* What the exercise asks *
Copy out the records word for word, starting at the first line and ending at the line that contains "publicado en Clarín, 2/8/2", with both of those lines included.

* Supplied records *
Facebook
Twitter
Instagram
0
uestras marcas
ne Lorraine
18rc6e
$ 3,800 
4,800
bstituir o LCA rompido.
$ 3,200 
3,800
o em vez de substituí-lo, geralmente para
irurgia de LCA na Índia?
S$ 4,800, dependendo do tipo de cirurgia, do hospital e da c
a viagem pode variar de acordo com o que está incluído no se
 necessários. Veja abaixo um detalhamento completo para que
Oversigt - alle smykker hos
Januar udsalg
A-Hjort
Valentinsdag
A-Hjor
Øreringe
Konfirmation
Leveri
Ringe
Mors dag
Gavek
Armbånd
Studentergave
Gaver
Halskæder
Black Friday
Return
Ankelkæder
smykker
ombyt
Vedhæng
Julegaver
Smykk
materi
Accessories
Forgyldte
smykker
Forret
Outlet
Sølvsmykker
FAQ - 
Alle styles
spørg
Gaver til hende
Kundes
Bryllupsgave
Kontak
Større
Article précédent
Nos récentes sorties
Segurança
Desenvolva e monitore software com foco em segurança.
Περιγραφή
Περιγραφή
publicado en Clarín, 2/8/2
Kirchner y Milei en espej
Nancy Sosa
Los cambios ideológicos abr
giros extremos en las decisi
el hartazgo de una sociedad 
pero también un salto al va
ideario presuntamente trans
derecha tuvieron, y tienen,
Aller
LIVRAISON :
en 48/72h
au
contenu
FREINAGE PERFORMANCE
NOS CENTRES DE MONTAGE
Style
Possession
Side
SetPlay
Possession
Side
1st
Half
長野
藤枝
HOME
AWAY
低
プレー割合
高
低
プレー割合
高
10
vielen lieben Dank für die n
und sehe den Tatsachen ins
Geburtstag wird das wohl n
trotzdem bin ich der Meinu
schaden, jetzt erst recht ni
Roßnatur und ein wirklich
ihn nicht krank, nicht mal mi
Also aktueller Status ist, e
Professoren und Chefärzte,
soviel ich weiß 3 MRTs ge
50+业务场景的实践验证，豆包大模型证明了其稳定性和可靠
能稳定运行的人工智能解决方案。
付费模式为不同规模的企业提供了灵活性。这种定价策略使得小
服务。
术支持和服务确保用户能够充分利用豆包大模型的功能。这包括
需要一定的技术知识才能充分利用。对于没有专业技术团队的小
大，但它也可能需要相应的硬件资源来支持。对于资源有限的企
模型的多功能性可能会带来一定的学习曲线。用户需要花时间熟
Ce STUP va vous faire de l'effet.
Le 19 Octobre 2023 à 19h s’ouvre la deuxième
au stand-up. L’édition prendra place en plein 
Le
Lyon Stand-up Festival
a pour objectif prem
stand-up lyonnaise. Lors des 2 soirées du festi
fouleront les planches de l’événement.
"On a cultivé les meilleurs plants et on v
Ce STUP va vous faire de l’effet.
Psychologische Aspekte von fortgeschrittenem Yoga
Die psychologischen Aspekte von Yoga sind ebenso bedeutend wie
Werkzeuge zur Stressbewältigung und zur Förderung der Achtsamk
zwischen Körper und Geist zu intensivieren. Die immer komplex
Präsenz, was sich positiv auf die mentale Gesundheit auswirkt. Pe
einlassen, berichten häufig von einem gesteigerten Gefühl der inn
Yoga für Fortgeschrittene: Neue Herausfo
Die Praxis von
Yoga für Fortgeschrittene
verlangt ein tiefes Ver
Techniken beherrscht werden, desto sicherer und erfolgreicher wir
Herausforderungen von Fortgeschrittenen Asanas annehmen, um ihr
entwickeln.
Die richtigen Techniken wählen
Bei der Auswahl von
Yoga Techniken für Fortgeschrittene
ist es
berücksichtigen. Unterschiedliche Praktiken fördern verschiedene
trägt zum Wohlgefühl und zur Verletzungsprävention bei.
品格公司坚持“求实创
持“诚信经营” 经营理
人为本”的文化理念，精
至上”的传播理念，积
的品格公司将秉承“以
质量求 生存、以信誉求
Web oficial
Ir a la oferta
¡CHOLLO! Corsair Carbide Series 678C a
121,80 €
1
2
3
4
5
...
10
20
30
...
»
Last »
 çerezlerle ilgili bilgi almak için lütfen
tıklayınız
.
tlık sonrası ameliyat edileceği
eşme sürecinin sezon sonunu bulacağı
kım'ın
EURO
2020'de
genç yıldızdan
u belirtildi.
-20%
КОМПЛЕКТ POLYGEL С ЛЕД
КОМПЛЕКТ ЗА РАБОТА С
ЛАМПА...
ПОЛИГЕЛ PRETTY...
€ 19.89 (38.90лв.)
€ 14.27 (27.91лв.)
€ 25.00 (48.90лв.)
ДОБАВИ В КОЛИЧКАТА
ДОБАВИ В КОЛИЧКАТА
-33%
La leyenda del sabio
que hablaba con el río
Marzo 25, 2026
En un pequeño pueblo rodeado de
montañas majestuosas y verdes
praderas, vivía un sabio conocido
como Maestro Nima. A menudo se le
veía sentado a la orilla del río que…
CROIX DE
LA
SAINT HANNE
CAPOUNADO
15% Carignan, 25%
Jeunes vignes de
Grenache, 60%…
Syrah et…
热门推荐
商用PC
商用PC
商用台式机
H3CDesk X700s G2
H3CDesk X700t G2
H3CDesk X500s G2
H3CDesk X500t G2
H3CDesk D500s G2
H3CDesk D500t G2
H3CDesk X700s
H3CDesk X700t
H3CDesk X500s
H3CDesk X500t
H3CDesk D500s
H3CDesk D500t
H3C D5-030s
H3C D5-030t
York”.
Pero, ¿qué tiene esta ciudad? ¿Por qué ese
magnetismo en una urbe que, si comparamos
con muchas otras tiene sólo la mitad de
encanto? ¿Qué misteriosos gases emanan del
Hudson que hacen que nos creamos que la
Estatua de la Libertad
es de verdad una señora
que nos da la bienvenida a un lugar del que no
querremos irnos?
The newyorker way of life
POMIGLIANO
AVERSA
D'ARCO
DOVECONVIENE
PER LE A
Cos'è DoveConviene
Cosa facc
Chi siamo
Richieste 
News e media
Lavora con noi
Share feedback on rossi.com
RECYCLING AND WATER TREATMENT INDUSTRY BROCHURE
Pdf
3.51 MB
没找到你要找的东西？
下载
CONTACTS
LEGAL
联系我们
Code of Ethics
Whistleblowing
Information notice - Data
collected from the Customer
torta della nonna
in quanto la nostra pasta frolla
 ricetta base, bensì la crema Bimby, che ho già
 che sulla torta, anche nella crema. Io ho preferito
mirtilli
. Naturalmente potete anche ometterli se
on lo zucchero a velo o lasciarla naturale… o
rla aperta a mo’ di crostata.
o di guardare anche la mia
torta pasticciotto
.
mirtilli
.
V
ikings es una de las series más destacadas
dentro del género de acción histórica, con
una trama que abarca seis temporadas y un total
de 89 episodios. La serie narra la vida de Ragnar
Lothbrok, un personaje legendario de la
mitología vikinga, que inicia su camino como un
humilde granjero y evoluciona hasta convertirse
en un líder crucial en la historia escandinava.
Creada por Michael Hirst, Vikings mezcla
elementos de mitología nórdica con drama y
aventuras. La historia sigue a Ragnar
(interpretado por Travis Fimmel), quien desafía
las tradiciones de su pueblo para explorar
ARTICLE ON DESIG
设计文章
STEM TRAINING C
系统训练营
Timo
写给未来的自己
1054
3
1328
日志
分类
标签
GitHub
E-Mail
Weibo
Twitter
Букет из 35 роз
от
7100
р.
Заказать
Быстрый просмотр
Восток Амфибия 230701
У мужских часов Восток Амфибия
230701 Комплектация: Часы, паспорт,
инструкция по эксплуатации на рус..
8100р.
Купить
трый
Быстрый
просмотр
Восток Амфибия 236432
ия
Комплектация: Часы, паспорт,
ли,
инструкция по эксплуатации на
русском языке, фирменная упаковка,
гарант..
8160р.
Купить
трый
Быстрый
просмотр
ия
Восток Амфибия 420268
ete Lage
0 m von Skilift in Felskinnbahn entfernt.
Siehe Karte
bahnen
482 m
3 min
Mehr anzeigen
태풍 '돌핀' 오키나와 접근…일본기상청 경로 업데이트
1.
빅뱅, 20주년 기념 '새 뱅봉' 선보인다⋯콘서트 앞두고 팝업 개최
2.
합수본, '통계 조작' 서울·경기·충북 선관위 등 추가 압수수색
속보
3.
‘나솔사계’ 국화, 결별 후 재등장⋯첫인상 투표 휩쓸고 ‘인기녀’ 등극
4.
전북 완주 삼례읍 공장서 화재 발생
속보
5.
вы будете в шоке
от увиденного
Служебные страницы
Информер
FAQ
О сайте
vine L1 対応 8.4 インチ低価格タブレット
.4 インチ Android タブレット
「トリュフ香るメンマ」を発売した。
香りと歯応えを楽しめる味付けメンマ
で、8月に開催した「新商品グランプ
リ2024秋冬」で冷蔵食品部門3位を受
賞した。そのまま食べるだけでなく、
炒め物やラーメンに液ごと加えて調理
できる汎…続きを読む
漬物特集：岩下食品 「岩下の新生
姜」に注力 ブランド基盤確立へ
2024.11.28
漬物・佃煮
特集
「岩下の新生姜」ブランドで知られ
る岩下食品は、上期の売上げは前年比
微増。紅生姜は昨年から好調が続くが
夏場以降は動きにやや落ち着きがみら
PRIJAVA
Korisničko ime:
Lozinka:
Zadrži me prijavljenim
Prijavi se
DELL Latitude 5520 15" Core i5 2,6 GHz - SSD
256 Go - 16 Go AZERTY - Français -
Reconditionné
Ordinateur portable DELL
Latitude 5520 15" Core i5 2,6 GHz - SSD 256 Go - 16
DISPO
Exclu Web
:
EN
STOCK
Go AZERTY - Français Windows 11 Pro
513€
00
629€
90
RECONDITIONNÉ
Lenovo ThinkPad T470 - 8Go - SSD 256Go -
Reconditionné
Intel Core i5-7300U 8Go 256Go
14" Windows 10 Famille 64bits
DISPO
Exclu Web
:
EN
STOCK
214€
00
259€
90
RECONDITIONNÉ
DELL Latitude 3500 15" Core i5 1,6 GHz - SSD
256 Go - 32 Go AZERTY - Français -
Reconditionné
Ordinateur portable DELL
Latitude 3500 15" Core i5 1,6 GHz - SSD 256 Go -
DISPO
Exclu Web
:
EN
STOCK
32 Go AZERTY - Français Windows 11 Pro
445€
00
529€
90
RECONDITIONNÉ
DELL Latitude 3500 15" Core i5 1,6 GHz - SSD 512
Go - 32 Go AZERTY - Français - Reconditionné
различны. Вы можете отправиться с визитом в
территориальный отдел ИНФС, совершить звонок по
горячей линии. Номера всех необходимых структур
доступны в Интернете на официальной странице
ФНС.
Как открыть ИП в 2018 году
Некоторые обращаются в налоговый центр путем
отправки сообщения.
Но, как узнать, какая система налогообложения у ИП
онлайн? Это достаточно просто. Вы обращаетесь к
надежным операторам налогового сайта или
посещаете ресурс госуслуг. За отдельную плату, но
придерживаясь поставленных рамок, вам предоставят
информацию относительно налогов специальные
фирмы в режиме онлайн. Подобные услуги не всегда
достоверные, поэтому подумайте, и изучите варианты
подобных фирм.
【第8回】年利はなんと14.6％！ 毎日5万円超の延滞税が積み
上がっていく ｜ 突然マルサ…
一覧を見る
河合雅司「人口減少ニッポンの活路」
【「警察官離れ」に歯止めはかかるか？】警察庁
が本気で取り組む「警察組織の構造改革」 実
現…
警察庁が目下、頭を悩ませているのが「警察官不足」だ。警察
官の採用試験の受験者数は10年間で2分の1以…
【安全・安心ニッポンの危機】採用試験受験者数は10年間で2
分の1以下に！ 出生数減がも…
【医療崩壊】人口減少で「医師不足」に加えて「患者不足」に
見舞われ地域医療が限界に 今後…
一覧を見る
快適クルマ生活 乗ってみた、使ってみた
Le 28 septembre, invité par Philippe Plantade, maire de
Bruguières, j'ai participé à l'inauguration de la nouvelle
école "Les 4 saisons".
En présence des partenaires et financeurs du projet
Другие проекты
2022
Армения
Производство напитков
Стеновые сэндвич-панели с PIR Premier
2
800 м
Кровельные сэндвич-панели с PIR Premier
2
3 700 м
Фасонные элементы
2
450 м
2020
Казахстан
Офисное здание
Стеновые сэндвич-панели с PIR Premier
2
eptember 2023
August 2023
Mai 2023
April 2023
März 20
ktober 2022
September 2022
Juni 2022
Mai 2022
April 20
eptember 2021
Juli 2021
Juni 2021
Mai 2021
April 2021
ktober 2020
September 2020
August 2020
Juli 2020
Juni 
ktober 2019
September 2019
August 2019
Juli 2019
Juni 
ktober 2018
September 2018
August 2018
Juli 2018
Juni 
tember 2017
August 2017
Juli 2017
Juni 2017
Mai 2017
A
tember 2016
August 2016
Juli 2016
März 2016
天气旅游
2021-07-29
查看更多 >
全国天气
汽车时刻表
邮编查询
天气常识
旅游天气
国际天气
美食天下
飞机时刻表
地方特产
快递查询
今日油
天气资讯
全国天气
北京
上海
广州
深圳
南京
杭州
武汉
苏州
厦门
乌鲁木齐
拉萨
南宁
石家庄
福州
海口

* Result below *
Facebook
Twitter
Instagram
0
uestras marcas
ne Lorraine
18rc6e
$ 3,800 
4,800
bstituir o LCA rompido.
$ 3,200 
3,800
o em vez de substituí-lo, geralmente para
irurgia de LCA na Índia?
S$ 4,800, dependendo do tipo de cirurgia, do hospital e da c
a viagem pode variar de acordo com o que está incluído no se
 necessários. Veja abaixo um detalhamento completo para que
Oversigt - alle smykker hos
Januar udsalg
A-Hjort
Valentinsdag
A-Hjor
Øreringe
Konfirmation
Leveri
Ringe
Mors dag
Gavek
Armbånd
Studentergave
Gaver
Halskæder
Black Friday
Return
Ankelkæder
smykker
ombyt
Vedhæng
Julegaver
Smykk
materi
Accessories
Forgyldte
smykker
Forret
Outlet
Sølvsmykker
FAQ - 
Alle styles
spørg
Gaver til hende
Kundes
Bryllupsgave
Kontak
Større
Article précédent
Nos récentes sorties
Segurança
Desenvolva e monitore software com foco em segurança.
Περιγραφή
Περιγραφή
publicado en Clarín, 2/8/2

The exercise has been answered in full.